4) comic strips are extremely difficult to write non-stop, day after day, for twenty, thirty , forty years. A handful of characters, a few settings, a limited number of permutations. This is why the few men who have produced consistently high-quality strips over several decades are considered geniuses. Charles Schulz drew and scripted Peanuts alone for almost fifty years! The brilliant Herriman drew and scripted perhaps the greatest daily strip ever committed to paper, Krazy Kat, for just over thirty years! The fact that it effectively requires genius to produce a quality strip for anything longer than a five-year run should be argument enough against keeping mediocrities on life-support into their third, fourth, and fifth decade. The list of creators (Watterson, Breathed, et.al.) who abandoned top-flight strips after comparatively-short runs speaks to the integrity of the artists and to the scarcity of those willing to forego a steady income in favor of quality and, possibly, sanity.

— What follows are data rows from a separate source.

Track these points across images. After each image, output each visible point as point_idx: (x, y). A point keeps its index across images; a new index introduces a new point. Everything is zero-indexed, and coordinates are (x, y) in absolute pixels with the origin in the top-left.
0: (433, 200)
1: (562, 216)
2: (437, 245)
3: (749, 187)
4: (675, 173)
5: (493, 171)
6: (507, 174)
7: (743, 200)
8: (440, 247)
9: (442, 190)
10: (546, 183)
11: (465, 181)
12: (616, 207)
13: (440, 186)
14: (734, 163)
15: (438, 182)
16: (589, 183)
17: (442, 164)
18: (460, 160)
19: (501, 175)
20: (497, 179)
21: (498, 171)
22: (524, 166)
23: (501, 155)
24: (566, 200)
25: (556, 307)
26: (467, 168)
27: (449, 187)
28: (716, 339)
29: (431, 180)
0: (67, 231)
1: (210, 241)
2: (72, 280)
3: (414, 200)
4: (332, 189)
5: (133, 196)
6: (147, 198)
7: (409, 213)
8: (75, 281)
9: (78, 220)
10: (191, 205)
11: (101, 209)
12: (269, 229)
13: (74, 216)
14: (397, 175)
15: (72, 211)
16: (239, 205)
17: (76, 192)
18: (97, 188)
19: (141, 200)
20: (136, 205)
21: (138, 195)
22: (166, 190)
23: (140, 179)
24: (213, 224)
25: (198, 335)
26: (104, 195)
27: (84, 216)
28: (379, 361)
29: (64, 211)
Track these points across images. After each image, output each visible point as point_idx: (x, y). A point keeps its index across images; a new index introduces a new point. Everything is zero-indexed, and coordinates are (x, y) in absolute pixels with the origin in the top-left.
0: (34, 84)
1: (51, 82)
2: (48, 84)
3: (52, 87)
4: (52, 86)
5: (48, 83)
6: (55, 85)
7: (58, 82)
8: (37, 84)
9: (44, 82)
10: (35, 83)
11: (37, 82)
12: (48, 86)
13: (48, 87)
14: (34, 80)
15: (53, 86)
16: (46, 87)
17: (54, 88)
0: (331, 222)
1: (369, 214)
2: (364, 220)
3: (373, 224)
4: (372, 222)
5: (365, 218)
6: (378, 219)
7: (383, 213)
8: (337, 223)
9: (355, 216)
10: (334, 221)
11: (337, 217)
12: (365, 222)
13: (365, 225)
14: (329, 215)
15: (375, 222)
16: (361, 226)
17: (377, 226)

So, yeah, Johnny Hart. His work will apparently live on through the cut'n'paste work of his family. Whether they are motivated by love of art, lucre, or parent is not for your sobsister to say. But one of the more interesting thoughts (and Christ knows I have an assload of "interesting thoughts", don't I?) to suggest itself to me is that, in almost all cases involving zombie strips or superannuated strips whose creators have effectively abdicated an active creative role, it's very difficult to tell where the seams are between the original and the successor. Did anyone notice a marked change in Hi and Lois after Dik Browne died? Was there a sudden shift in subject matter, visual style, or level of sophistication in Dennis the Menace after Hank Ketcham died? And yet imagine Krazy Kat in someone's hands other than Herriman's. Little Nemo continued by someone other than McCay. Li'l Abner drawn and scripted by anyone other than Al Capp. Thimble Theatre (not Popeye) done by someone other than Elzie Segar. Christ, even good ol' Nancy after Ernie Bushmiller died. It either couldn't happen or the break was so obvious as to be glaring and jarring both. So...what does this prove besides the obvious--brilliant strips by brilliant creators are irreproducible while mediocre strips by journeyman creators can be hacked out for decades by others with no discernible diminution in quality? Not much. Yet, what seems obvious in analysis does not translate to policy on the page. And so, your children and their children can look forward to decades of that darn Garfield kicking Odie off the table and scarfing down entire turkeys at Thanksgiving and hating Mondays like the plague. God bless us, every one.

2 comments:

Meg said...

It spears me in the heart that you didn't once mention Walt Kelly and the Pogo gang.

As for the rest of it, I agree whole heartedly.

the sobsister said...

mea culpa on the Great Kelly.

I didn't post everyone who did great dailies over long stretches and I'm not as familiar as I should be with Pogo but, yeah, point taken.